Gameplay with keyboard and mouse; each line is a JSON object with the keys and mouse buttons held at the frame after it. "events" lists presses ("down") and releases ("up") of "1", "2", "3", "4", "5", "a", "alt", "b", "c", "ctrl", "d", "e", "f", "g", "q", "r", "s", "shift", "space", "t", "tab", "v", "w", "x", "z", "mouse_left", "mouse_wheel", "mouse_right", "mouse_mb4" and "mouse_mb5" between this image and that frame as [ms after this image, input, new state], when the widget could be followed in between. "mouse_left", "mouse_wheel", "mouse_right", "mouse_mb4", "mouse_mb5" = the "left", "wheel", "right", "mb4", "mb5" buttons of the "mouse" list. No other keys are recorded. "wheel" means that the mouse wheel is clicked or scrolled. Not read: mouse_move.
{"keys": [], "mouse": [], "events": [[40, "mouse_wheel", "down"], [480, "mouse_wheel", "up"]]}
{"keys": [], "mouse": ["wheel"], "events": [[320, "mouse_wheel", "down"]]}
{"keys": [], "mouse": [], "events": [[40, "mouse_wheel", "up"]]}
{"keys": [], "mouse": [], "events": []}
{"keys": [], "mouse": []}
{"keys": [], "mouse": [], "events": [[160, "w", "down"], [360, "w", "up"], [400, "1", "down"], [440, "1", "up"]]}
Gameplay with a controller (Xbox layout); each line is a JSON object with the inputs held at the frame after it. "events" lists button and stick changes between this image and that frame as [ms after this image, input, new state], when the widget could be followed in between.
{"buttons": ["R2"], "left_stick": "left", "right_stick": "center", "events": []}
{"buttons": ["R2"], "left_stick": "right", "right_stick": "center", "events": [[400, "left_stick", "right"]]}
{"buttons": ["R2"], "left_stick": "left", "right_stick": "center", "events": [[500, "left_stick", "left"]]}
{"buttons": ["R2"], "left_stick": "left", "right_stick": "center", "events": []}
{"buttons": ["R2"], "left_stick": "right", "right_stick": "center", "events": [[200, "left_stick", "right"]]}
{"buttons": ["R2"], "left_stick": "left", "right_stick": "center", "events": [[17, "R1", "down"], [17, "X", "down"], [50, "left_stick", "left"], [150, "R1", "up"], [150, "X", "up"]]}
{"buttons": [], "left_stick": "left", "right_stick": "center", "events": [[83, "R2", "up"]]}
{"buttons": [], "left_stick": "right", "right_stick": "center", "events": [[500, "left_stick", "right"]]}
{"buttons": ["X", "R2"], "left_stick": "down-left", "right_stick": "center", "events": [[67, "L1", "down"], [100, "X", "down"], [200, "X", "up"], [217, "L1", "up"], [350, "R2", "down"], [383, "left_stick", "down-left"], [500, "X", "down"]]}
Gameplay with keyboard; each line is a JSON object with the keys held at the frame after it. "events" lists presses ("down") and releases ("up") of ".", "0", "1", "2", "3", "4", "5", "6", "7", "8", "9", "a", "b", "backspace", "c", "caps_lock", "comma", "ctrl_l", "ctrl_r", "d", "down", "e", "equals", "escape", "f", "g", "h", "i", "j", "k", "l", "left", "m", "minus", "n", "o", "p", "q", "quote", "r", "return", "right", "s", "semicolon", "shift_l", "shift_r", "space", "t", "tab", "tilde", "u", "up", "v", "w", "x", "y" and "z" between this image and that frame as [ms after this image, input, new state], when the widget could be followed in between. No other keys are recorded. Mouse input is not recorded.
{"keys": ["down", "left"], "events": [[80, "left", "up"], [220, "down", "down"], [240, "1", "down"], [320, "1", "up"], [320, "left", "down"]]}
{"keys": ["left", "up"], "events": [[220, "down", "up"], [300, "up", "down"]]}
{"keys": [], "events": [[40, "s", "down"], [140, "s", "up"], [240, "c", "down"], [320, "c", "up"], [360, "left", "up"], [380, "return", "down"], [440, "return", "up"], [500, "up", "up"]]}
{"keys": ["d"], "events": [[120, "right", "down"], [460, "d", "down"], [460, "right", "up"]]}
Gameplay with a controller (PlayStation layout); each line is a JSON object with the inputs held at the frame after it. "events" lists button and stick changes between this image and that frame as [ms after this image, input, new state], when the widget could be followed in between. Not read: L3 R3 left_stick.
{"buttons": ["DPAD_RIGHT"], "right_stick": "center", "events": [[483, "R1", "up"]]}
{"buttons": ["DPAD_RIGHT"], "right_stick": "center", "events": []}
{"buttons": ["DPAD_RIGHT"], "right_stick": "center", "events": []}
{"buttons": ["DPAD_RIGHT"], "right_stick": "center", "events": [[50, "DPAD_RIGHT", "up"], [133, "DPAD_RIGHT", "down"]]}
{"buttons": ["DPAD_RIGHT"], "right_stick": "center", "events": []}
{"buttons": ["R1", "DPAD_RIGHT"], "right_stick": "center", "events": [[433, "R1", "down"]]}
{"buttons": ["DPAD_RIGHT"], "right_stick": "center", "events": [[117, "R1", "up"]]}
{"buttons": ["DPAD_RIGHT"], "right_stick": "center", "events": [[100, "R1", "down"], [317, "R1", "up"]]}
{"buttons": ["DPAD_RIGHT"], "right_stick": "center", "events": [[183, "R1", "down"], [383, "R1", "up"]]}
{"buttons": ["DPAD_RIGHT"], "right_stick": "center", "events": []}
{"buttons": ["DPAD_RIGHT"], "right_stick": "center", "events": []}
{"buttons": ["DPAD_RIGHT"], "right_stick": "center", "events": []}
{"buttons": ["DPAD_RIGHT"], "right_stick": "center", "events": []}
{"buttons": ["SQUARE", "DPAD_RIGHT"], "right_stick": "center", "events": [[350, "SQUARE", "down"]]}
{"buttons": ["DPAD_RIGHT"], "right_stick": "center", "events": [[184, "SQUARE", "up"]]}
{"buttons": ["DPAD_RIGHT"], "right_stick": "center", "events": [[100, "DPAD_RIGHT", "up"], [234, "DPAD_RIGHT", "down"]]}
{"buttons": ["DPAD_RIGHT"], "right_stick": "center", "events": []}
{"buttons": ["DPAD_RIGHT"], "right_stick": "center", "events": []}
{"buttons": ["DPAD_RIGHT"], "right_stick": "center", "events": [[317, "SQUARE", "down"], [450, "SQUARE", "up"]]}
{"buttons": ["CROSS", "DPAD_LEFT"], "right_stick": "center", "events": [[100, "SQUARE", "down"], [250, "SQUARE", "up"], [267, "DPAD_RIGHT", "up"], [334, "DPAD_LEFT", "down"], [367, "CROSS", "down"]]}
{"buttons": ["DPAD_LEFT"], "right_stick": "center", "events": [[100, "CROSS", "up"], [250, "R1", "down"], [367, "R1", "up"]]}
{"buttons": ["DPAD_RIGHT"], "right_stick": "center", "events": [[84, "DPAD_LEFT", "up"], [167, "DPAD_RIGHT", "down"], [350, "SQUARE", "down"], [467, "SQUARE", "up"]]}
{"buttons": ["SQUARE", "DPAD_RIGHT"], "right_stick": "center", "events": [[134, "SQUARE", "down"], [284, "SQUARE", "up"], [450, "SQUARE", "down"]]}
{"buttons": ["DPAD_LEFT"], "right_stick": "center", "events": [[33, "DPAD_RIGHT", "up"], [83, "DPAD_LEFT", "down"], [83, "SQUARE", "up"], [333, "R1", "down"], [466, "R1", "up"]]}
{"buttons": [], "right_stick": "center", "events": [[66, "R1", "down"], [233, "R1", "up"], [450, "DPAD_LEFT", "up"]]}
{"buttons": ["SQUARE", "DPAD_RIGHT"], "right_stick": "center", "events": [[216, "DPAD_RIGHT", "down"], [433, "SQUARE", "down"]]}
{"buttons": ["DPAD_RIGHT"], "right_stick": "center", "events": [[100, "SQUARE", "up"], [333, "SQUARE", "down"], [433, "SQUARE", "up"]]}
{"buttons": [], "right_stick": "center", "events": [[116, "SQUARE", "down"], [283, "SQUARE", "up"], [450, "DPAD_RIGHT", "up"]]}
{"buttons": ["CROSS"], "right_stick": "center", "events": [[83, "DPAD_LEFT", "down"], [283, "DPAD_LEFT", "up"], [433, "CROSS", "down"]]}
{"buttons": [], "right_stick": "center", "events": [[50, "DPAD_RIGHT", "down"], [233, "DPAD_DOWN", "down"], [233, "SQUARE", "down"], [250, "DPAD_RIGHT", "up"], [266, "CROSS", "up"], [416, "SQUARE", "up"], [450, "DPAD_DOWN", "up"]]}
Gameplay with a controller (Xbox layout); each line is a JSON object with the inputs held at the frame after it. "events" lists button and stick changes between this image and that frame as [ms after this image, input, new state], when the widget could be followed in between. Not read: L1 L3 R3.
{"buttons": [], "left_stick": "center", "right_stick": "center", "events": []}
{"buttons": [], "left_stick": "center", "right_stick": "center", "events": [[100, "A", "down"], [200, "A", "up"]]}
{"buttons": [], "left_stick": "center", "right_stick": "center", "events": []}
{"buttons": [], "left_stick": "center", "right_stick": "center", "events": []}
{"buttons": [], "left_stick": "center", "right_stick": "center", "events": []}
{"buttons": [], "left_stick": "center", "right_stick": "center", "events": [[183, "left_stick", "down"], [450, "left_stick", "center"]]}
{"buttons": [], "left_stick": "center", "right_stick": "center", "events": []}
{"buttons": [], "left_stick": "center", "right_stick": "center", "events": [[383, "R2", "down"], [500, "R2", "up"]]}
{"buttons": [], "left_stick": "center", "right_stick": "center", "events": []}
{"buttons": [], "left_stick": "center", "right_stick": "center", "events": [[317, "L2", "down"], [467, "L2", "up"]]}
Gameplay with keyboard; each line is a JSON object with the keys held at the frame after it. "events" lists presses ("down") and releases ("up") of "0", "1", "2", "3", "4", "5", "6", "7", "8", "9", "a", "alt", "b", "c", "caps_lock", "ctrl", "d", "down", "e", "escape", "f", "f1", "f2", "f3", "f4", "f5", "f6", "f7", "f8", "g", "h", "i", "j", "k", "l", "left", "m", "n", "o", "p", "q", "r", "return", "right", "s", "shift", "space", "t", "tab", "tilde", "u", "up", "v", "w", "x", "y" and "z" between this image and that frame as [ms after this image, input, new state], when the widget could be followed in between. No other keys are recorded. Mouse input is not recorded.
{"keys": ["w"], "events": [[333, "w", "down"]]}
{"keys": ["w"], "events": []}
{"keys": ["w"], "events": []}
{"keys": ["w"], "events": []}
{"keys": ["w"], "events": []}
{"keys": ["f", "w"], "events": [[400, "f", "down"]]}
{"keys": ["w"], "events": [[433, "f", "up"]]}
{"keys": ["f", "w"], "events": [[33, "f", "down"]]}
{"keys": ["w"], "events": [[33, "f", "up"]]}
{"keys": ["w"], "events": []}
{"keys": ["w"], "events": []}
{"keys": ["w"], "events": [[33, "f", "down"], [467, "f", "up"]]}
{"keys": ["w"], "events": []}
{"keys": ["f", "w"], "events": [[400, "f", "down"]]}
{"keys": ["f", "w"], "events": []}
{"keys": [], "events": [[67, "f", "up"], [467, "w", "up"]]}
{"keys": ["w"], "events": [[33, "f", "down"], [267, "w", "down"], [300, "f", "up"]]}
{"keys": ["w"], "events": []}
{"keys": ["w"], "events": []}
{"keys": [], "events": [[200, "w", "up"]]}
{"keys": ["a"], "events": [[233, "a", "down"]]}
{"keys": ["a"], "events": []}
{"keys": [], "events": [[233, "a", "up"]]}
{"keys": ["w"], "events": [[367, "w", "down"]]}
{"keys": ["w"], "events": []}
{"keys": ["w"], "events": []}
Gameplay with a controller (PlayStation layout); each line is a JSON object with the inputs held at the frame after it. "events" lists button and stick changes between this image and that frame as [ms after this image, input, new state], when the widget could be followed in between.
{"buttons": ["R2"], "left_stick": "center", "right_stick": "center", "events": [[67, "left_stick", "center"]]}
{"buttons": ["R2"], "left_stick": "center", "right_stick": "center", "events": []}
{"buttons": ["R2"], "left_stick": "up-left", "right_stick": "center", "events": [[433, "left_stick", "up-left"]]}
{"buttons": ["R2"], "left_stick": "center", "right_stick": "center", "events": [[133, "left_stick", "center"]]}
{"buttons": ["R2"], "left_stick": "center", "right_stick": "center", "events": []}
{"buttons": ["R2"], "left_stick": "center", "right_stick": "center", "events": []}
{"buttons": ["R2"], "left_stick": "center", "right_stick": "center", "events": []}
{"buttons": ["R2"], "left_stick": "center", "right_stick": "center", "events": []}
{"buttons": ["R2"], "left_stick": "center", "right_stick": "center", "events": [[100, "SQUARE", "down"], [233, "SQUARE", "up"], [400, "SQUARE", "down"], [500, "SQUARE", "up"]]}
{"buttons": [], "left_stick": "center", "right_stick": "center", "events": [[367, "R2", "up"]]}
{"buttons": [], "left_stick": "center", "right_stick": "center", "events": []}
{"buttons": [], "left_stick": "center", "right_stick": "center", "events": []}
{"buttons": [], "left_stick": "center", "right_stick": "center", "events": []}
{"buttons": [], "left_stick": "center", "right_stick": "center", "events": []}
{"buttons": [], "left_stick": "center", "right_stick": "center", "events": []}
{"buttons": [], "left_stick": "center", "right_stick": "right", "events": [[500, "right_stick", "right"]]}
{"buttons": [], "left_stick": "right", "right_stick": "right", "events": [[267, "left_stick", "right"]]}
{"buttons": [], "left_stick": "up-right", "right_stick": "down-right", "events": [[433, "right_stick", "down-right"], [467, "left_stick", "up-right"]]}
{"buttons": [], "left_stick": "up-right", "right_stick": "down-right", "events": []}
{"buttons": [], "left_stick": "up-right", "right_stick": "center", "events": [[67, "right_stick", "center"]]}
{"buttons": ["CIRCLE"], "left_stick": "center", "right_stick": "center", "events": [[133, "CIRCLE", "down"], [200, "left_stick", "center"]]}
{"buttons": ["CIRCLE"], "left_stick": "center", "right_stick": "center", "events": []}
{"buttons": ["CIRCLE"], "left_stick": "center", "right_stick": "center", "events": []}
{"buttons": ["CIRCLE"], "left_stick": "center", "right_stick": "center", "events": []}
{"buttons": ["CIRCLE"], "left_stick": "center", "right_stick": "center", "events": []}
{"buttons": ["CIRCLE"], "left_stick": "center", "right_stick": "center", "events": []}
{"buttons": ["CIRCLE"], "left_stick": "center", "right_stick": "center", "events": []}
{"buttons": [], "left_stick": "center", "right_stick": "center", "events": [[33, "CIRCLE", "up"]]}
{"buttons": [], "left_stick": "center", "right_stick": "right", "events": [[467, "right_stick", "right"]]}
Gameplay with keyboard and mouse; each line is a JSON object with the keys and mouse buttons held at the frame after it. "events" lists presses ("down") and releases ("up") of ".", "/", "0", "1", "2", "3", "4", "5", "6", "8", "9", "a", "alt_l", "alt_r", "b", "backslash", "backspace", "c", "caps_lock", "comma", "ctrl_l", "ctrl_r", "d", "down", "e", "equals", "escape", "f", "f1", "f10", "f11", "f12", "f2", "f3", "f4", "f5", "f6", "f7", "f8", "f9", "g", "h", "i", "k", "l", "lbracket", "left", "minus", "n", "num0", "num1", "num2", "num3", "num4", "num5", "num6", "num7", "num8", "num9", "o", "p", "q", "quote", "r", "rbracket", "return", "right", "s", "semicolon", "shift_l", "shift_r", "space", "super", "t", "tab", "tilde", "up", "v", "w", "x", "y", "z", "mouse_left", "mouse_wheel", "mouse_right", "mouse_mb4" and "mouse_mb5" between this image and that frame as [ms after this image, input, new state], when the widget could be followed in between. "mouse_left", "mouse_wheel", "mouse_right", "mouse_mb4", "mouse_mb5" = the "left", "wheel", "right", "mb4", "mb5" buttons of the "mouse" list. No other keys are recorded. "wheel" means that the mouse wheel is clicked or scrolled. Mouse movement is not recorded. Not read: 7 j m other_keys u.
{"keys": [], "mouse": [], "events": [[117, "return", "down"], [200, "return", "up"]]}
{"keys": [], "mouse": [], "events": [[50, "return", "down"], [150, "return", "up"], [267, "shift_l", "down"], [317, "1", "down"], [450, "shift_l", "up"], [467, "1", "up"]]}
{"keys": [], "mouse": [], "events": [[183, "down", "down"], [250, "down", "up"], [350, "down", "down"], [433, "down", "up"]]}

Prompt. Go through the material above, and wherever a line holds the word "PlayStation", copy it.

Problem solution.
Gameplay with a controller (PlayStation layout); each line is a JSON object with the inputs held at the frame after it. "events" lists button and stick changes between this image and that frame as [ms after this image, input, new state], when the widget could be followed in between. Not read: L3 R3 left_stick.
Gameplay with a controller (PlayStation layout); each line is a JSON object with the inputs held at the frame after it. "events" lists button and stick changes between this image and that frame as [ms after this image, input, new state], when the widget could be followed in between.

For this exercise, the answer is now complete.